“The edge of the light” (Gary Snyder)

When I opened the curtains and then the balcony door early yesterday morning, I saw the lights and shadows of False Creek, smelled the sting of salt air. Gulls cried. A couple of sculls paused mid-way across, the rowers talking. I’d awoken a few minutes earlier. Where was I? Where was I? The bed was huge and John was still sleeping.

Dinner plans had gone sideways the night before so we winged it, eating at Via Tevere, wonderful pizza and a salad of fresh argula with salt-cured capers and lemony vinaigrette. And then the panto at the York Theatre. Which was fun but not as wildly original as some I’ve seen.

I went back to bed for a bit after opening the balcony door for the fresh air. And then joined John and Evelyn Lau at breakfast where Evelyn was signing the broadsheets John printed last week, her beautiful poem given elegant treatment in Goudy. (We have a few for sale. Contact me for details.) We sat and talked for hours at the window looking out at False Creek, a different angle than the one I’d awoken to, a heron on the prow of one of the big boats docked beyond the hotel. We talked about how writing came to us, still comes if we’re lucky, and the server kept filling my coffee cup. None of us wanted to leave, the talk important, the view changing as the light changed. I thought of Gary Snyder, one of my touchstones, his poem describing the encounter:

It comes blundering over the
Boulders at night, it stays
Frightened outside the
Range of my campfire
I go to meet it at the
Edge of the light

I have been thinking that writing has left me, the last decade filled with excitement as I wrote, then published Patrin, Winter Wren, Euclid’s Orchard, The Weight of the Heart, Blue Portugal, with The Art of Looking Back waiting for spring, and two other manuscripts quietly put away (because it seems no one is interested…). I don’t have that excitement any more. Excitement, or maybe curiosity: to leave the fire to meet it at the edge of the light. I am trying to work out the way forward but standing by the balcony door yesterday morning, I felt the conspiracy of light and scent of ocean, a little glimmer. Maybe a willingness to at least wonder what might be waiting.

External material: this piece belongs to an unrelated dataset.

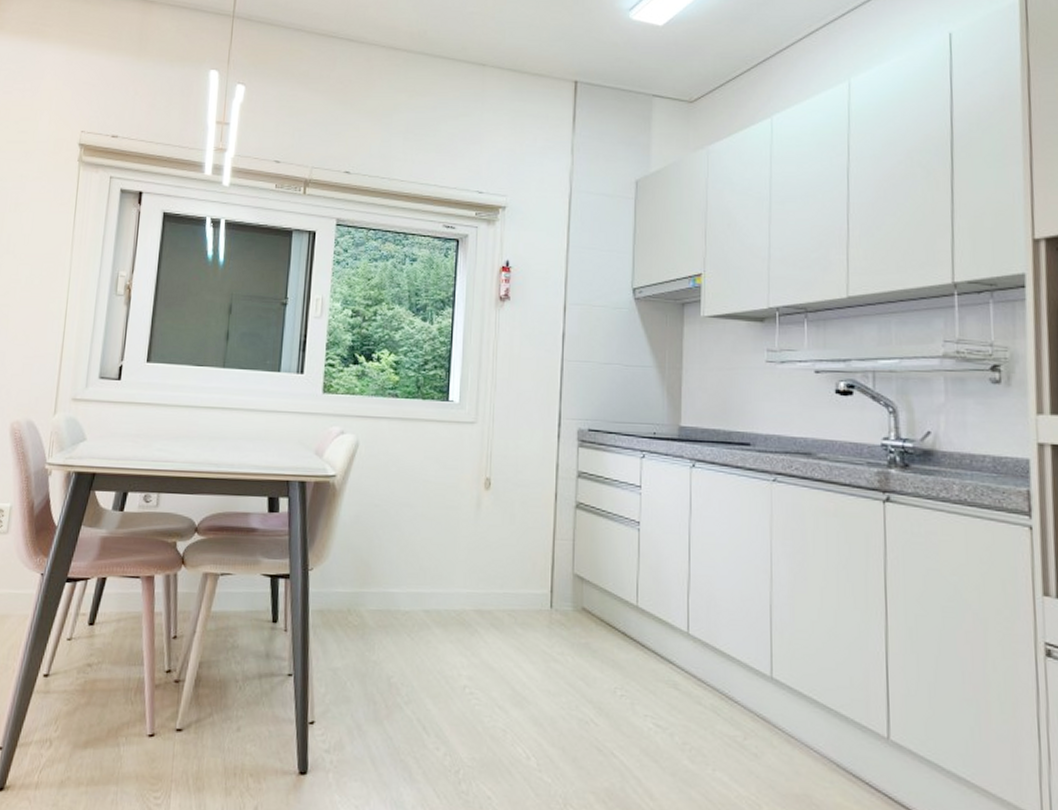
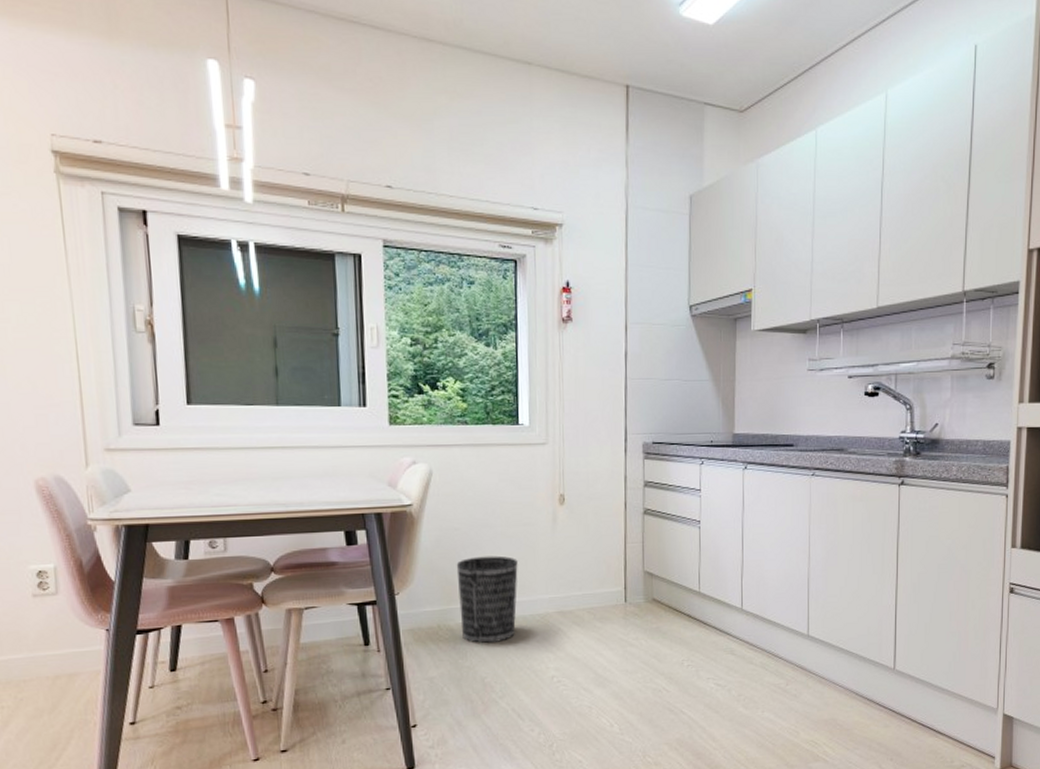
wastebasket: none [372,537,436,638] -> present [456,555,518,644]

Note: the lines are Gary Snyder’s, his poem “How Poetry Comes to Me”, from No Nature.

“The sun is God.”

Yesterday, as part of a birthday magical mystery tour, John took me to see Mr. Turner, Mike Leigh’s film about the last quarter of the painter J.M.W. Turner’s life. It’s an extraordinary film, both visually and in terms of its scope, its own artistry. Every frame was beautiful — the skies, the water, the boats in their angularity, the soft fields of Holland and England where Turner wandered, sketch pad in hand. Sometimes the frames were like Vermeers, sometimes (ironically considering their animosity) Constables, and of course endlessly like Turners, suffused with light and something more. God? I’m not a believer but those canvases have a spiritual quality. Queen Victoria dismissed them as blurry and vile but she was wrong. Next month we’ll spend a week in London and Mr. Turner has determined me to spend some time looking at the work of this painter of light. Tim,othy Spall gave an amazing performance as Turner, a man both earthy, plain-spoken, but also attentive to the possibility of the divine, whether it was in the profile of a landlady in a window overlooking Margate harbour or in the tenderness of his father’s hand upon his face as he shaved him. Oh, and “The sun is God?” Supposedly Turner’s last words, before his death in 1851.

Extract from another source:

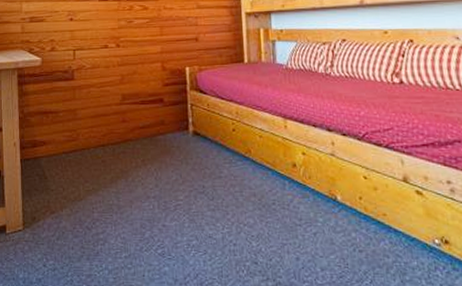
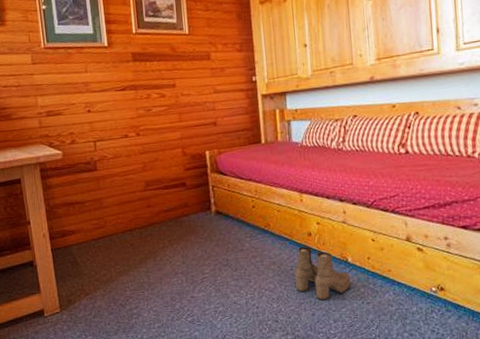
boots: none [277,178,341,243] -> present [295,246,351,301]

So a film, a special dinner out last night, an amble around Granville Island this morning (we’re staying at the Granville Island Hotel), a walk along Kits Beach, and two special treats this evening. All of this was planned without me knowing any of the details and I’m enjoying it so much. To be taken out of my daily life for a few days so that I can return to it gladly and now with a keener sense of purpose. I bought indigo and woad powders today for another of my salmon quilts (Angelica wants to try her hand at shibori and batik so we’ll do some of this when she visits at Easter) and I also have the prospect of working on the edits of my novella Patrin, due out in September with Mother Tongue Publishing.

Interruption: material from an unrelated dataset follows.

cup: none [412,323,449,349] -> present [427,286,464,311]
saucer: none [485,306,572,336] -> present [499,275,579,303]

When we came back from our day out today, I saw the sun reflected off the tall buildings on the north side of False Creek, shimmering on the water like — well, how would Turner have painted it? That chrome yellow, the heart of it all in reds and ochres? Was he ever satisfied with what he’d done? I wonder. But he went to the next canvas with urgency and passion, not a bad working process. He worked to his own vision, refusing to do what the others were doing, even if his paintings were hung in the anteroom at the big Royal Academy of Art shows,  while mawkish canvases of religious scenes were front and centre. Something to aspire to? I think so.